- _WORK INSTRUCTION_: Bring together all lines from the listing below that contain the string "lane".
══════════
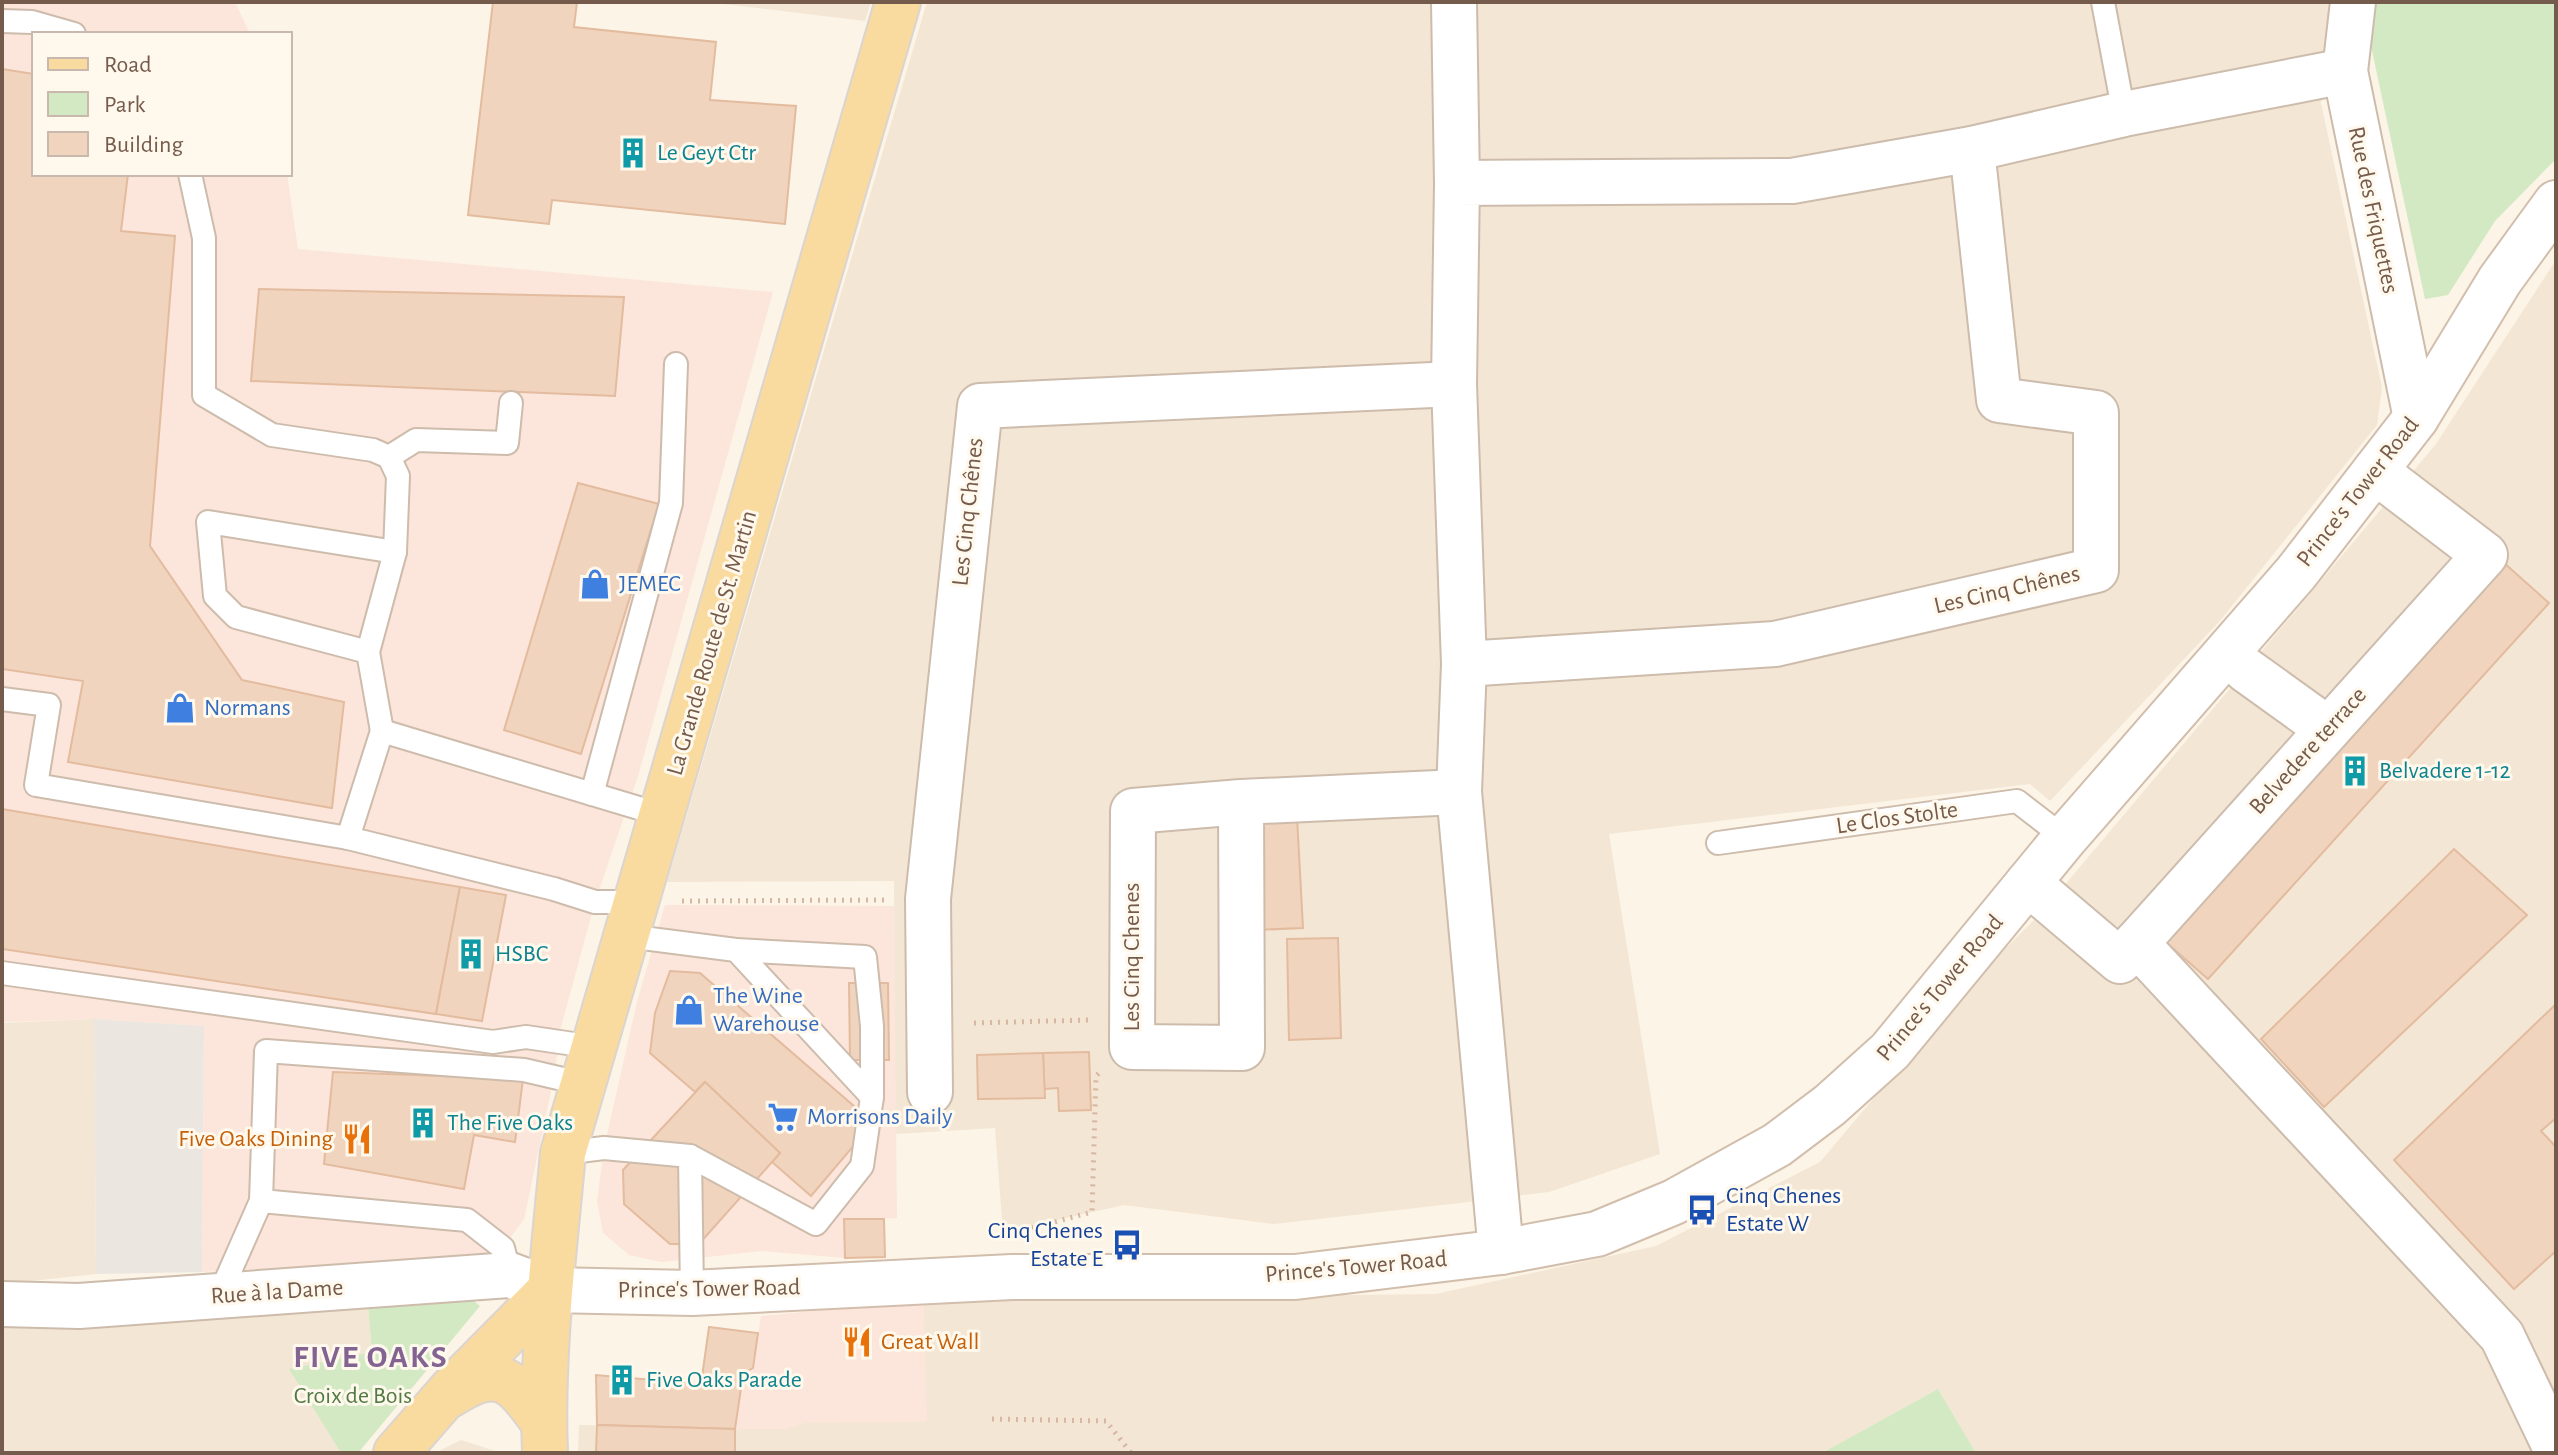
<svg xmlns="http://www.w3.org/2000/svg" width="2558" height="1455" font-family="'Alegreya Sans',sans-serif">
<style>
.residential{fill:#f3e6d4}
.commercial{fill:#fce5da}
.industrial{fill:#ece6e0}
.green{fill:#d2e9c4}
.building{fill:#f1d4be;stroke:#e3bb9e;stroke-width:2}
.lines{fill:none;stroke-linecap:round;stroke-linejoin:round}
.lane-casing{stroke:#cdbcac;stroke-width:26}
.street-casing{stroke:#cdbcac;stroke-width:48}
.secondary-casing{stroke:#d2beac;stroke-width:48}
.primary-casing{stroke:#dbd4d0;stroke-width:48}
.path{stroke:#d6b7a1;stroke-width:5;stroke-dasharray:2 6;stroke-linecap:butt}
.lane{stroke:#fff;stroke-width:22}
.street{stroke:#fff;stroke-width:44}
.secondary{stroke:#fff;stroke-width:44}
.primary{stroke:#f9dba0;stroke-width:44}
.labels{text-anchor:middle;dominant-baseline:central;stroke-width:6;stroke-linejoin:round;paint-order:stroke}
.culture-label{font-size:24px;fill:#0d838f;stroke:#fff8ec;text-anchor:start}
.street-label{font-size:24px;fill:#755b4b;stroke:#fff8ec}
.shop-label{font-size:24px;fill:#366cbe;stroke:#fff8ec;text-anchor:start}
.food-label{font-size:24px;fill:#c56008;stroke:#fff8ec;text-anchor:end}
.transit-label{font-size:24px;fill:#164399;stroke:#fff8ec;text-anchor:start}
.park-label{font-size:24px;fill:#527a43;stroke:#fff8ec}
.district-label{font-size:32px;font-weight:bold;letter-spacing:2px;fill:#836391;stroke:#fff8ec}
</style>
<rect width="100%" height="100%" fill="#fcf4e6"/>
<!-- residential -->
<g class="residential">
<path d="M707,2H871L865,21Z"/>
<path d="M927,2H2334L2321,103L2382,388L2377,425L2219,622L2050,801L2030,784L1609,834L1660,1154L1549,1192L1460,1203L1274,1224L1124,1205L1003,1232L995,1128L895,1134L894,881L667,882Z"/>
<path d="M2556,260V1453H1976L1938,1389L1822,1453H578L579,1425L785,1429L803,1423L924,1300L1436,1294L1656,1246L1820,1162L1970,984L2042,912L2436,444Z"/>
<path d="M94,1019L96,1274L2,1284V1023Z"/>
<path d="M367,1294L372,1352L290,1370L341,1453H2V1313Z"/>
<path d="M461,1440L501,1453H435Z"/>
</g>
<!-- commercial -->
<g class="commercial">
<path d="M2,2H235L250,34H34V174H287L298,249L773,292L638,776L595,902L561,1027L554,1077L524,1219L503,1248L483,1257L202,1272L204,1026L94,1019L2,1022Z"/>
<path d="M665,905L894,906L897,1218L844,1220L845,1258L762,1251L661,1262L629,1255L603,1233L597,1201L604,1148L637,1002Z"/>
<path d="M924,1300L927,1422L803,1423L786,1429H735L743,1374L753,1368L761,1316Z"/>
</g>
<!-- industrial -->
<path class="industrial" d="M94,1019L204,1026L202,1272L96,1274Z"/>
<!-- green -->
<g class="green">
<path d="M2376,2H2556V159L2495,221L2448,295L2425,299L2371,46Z"/>
<path d="M457,1288L480,1306L358,1453H341L289,1369L372,1352L367,1294Z"/>
<path d="M1938,1389L1976,1453H1822Z"/>
</g>
<!-- building -->
<g class="building">
<path d="M493,2H577L574,27L716,42L710,100L796,106L785,224L552,200L549,224L468,215Z"/>
<path d="M2,69L34,74V174H128L121,231L175,236L150,546L242,680L344,702L332,808L68,762L83,681L2,669Z"/>
<path d="M259,289L624,297L615,396L251,381Z"/>
<path d="M578,483L659,504L581,754L504,730Z"/>
<path d="M2503,562L2549,603L2208,979L2161,938Z"/>
<path d="M2,809L460,887L436,1014L2,949Z"/>
<path d="M1297,817L1303,928L1255,930L1250,820Z"/>
<path d="M2454,849L2527,915L2324,1107L2261,1039Z"/>
<path d="M460,887L506,895L482,1021L436,1014Z"/>
<path d="M1338,938L1341,1038L1289,1040L1287,939Z"/>
<path d="M670,971L700,973L862,1113V1136L811,1196L772,1162L780,1153L705,1082L695,1092L650,1053L655,1013Z"/>
<path d="M849,983H888L889,1060H850Z"/>
<path d="M2556,1004V1118L2541,1131L2556,1147V1251L2514,1289L2394,1160Z"/>
<path d="M1089,1052L1091,1110L1059,1111L1058,1088L1044,1089L1043,1053Z"/>
<path d="M1043,1053L1045,1098L978,1099L977,1055Z"/>
<path d="M333,1072L523,1079L515,1142L474,1135L464,1189L324,1164Z"/>
<path d="M705,1082L780,1153L699,1244H670L624,1204L623,1170Z"/>
<path d="M844,1219H884L885,1257L845,1258Z"/>
<path d="M709,1327L758,1333L753,1368L743,1374L735,1429L597,1425L596,1375L701,1384Z"/>
<path d="M597,1425L735,1429V1453H596Z"/>
</g>
<g class="lines">
<!-- lane casing -->
<g class="lane-casing">
<g id="lane">
<path d="M2103,2L2124,114"/>
<path d="M2,21L32,22L74,34"/>
<path d="M190,174L204,238V395L272,435L373,450L389,457L398,476L395,552"/>
<path d="M389,457L416,440L507,443L511,403"/>
<path d="M368,652L395,552L208,522L215,596L236,617L368,652L382,731"/>
<path d="M2,699L49,705L36,785L348,838"/>
<path d="M592,794L671,503L676,364"/>
<path d="M1718,843L2017,801L2065,838"/>
<path d="M637,902H595L554,889L348,838L382,731L662,815"/>
<path d="M627,936L736,950L872,1097L862,1166L816,1224L690,1156"/>
<path d="M736,950L865,957L872,1026V1097"/>
<path d="M2,973L493,1042L526,1037L594,1047"/>
<path d="M563,1153L604,1148L690,1156L692,1293"/>
<path d="M510,1275L503,1248L467,1220L261,1201L266,1051L524,1070L584,1084"/>
<path d="M219,1296L261,1201"/>
</g>
</g>
<!-- street casing -->
<g class="street-casing">
<g id="street">
<path d="M1454,2L1457,183"/>
<path d="M2353,2L2345,71L2416,418"/>
<path d="M1464,664L1775,644L2096,570V413L1999,400L1972,149"/>
<path d="M2246,670L2328,729"/>
<path d="M1241,802L1242,1048L1132,1047L1133,811L1241,802L1459,792"/>
<path d="M2028,883L2120,961L2485,555L2375,471"/>
<path d="M2136,943L2502,1336L2556,1449"/>
<path d="M930,1092L928,899L980,406L1454,384"/>
<path d="M1501,1252L1459,792L1464,664L1454,384L1457,183L1792,181L1972,149L2124,114L2345,71"/>
<path d="M2,1304L79,1306L510,1275L550,1290"/>
</g>
</g>
<!-- secondary casing -->
<g class="secondary-casing">
<path id="secondary" d="M550,1290L692,1293L1012,1277H1295L1501,1252L1597,1234L1674,1202L1777,1145L1830,1105L1890,1051L2065,838L2296,573L2416,418L2500,280L2556,203"/>
</g>
<!-- primary casing -->
<g class="primary-casing">
<g id="primary">
<path d="M450,1395C500,1363 513,1380 544,1423"/>
<path d="M396,1453L451,1390L550,1290"/>
<path d="M545,1453C541,1353 554,1252 563,1153L898,2"/>
</g>
</g>
<!-- path -->
<g class="path">
<path d="M682,901L884,900"/>
<path d="M974,1023L1088,1020"/>
<path d="M1024,1230L1092,1212L1096,1076L1099,1073"/>
<path d="M992,1419L1106,1421L1131,1453"/>
</g>
<!-- lane -->
<use href="#lane" class="lane"/>
<!-- street -->
<use href="#street" class="street"/>
<!-- secondary -->
<use href="#secondary" class="secondary"/>
<!-- primary -->
<use href="#primary" class="primary"/>
</g>
<!-- icons -->
<defs>
<g id="building-bare" transform="scale(2.4)"><path d="M-4-6H4V6H1V3H-1V6H-4ZM-2.5-4.3h1.7v1.8h-1.7ZM.8-4.3h1.7v1.8H.8ZM-2.5-1h1.7V.8h-1.7ZM.8-1h1.7V.8H.8Z" fill="#0f9aa8" stroke="#fff8ec" stroke-width="2.5" paint-order="stroke"/></g>
<g id="shop-bare" transform="scale(2.4)"><path d="M-5-2.5h2.3a2.7 3.5 0 0 1 5.4 0H5L5.5 6h-11ZM-1.5-2.5h3a1.5 2.3 0 0 0-3 0Z" fill="#3f7fe0" stroke="#fff8ec" stroke-width="2.5" paint-order="stroke"/></g>
<g id="supermarket-bare" transform="scale(2.4)"><path d="M-6-5.5h2.5l.6 2H6L4.5 2H-2.5L-4.4-4H-6ZM-1.5 3.2a1.3 1.3 0 1 0 .1 0ZM3 3.2a1.3 1.3 0 1 0 .1 0Z" fill="#3f7fe0" stroke="#fff8ec" stroke-width="2.5" paint-order="stroke"/></g>
<g id="restaurant-bare" transform="scale(2.4)"><path d="M-5-6h1v4h1v-4h1v4h1v-4h1v5L-1.5 .5V6h-2V.5L-5-1ZM5-6V6H3V1.5H1.5Q1.5-4 5-6Z" fill="#e8710a" stroke="#fff8ec" stroke-width="2.5" paint-order="stroke"/></g>
<g id="bus-bare" transform="scale(2.4)"><path d="M-5-6H5V4H4V6H2V4H-2V6H-4V4H-5ZM-3.5-4V0h7V-4ZM-3.5 1.2v1.5H-2V1.2ZM2 1.2v1.5H3.5V1.2Z" fill="#1a4fb4" stroke="#fff8ec" stroke-width="2.5" paint-order="stroke"/></g>
</defs>
<g fill-rule="evenodd">
<use href="#building-bare" x="633" y="153"/>
<use href="#shop-bare" x="595" y="584"/>
<use href="#shop-bare" x="180" y="708"/>
<use href="#building-bare" x="2355" y="771"/>
<use href="#building-bare" x="471" y="954"/>
<use href="#shop-bare" x="689" y="1010"/>
<use href="#supermarket-bare" x="783" y="1117"/>
<use href="#building-bare" x="423" y="1123"/>
<use href="#restaurant-bare" x="357" y="1139"/>
<use href="#bus-bare" x="1702" y="1210"/>
<use href="#bus-bare" x="1127" y="1245"/>
<use href="#restaurant-bare" x="857" y="1342"/>
<use href="#building-bare" x="622" y="1380"/>
</g>
<g class="labels">
<!-- culture labels -->
<g class="culture-label">
<text x="657" y="153">Le Geyt Ctr</text>
<text x="2379" y="771">Belvadere 1-12</text>
<text x="495" y="954">HSBC</text>
<text x="447" y="1123">The Five Oaks</text>
<text x="646" y="1380">Five Oaks Parade</text>
</g>
<!-- street labels -->
<g class="street-label">
<text transform="translate(2373 210) rotate(78)">Rue des Friquettes</text>
<text transform="translate(2358 492) rotate(-52)">Prince's Tower Road</text>
<text transform="translate(968 512) rotate(-84)">Les Cinq Chênes</text>
<text transform="translate(2007 590) rotate(-13)">Les Cinq Chênes</text>
<text transform="translate(712 643) rotate(-74)">La Grande Route de St. Martin</text>
<text transform="translate(2308 751) rotate(-48)">Belvedere terrace</text>
<text transform="translate(1897 818) rotate(-8)">Le Clos Stolte</text>
<text transform="translate(1132 957) rotate(-90)">Les Cinq Chenes</text>
<text transform="translate(1940 988) rotate(-50)">Prince's Tower Road</text>
<text transform="translate(1356 1267) rotate(-5)">Prince's Tower Road</text>
<text transform="translate(709 1289) rotate(-1)">Prince's Tower Road</text>
<text transform="translate(277 1292) rotate(-4)">Rue à la Dame</text>
</g>
<!-- shop labels -->
<g class="shop-label">
<text x="619" y="584">JEMEC</text>
<text x="204" y="708">Normans</text>
<text x="713" y="996">The Wine<tspan x="713" dy="28">Warehouse</tspan></text>
<text x="807" y="1117">Morrisons Daily</text>
</g>
<!-- food labels -->
<g class="food-label">
<text x="333" y="1139">Five Oaks Dining</text>
<text x="881" y="1342" text-anchor="start">Great Wall</text>
</g>
<!-- transit labels -->
<g class="transit-label">
<text x="1726" y="1196">Cinq Chenes<tspan x="1726" dy="28">Estate W</tspan></text>
<text x="1103" y="1231" text-anchor="end">Cinq Chenes<tspan x="1103" dy="28">Estate E</tspan></text>
</g>
<!-- park labels -->
<g class="park-label">
<text x="353" y="1396">Croix de Bois</text>
</g>
<!-- district labels -->
<g class="district-label">
<text x="371" y="1357">FIVE OAKS</text>
</g>
</g>
<!-- border -->
<rect width="2558" height="1455" fill="none" stroke="#755b4b" stroke-width="8"/>
<!-- legend -->
<rect x="32" y="32" width="260" height="144" fill="#fff8ec" stroke="#c8b9ac" stroke-width="2"/>
<rect x="48" y="58" width="40" height="12" fill="#f9dba0" stroke="#c8b9ac" stroke-width="2"/>
<text x="104" y="72" font-size="24" fill="#755b4b">Road</text>
<rect x="48" y="92" width="40" height="24" fill="#d2e9c4" stroke="#c8b9ac" stroke-width="2"/>
<text x="104" y="112" font-size="24" fill="#755b4b">Park</text>
<rect x="48" y="132" width="40" height="24" fill="#f1d4be" stroke="#c8b9ac" stroke-width="2"/>
<text x="104" y="152" font-size="24" fill="#755b4b">Building</text>
</svg>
══════════
- _REPLY_:
.lane-casing{stroke:#cdbcac;stroke-width:26}
.lane{stroke:#fff;stroke-width:22}
<!-- lane casing -->
<g class="lane-casing">
<g id="lane">
<!-- lane -->
<use href="#lane" class="lane"/>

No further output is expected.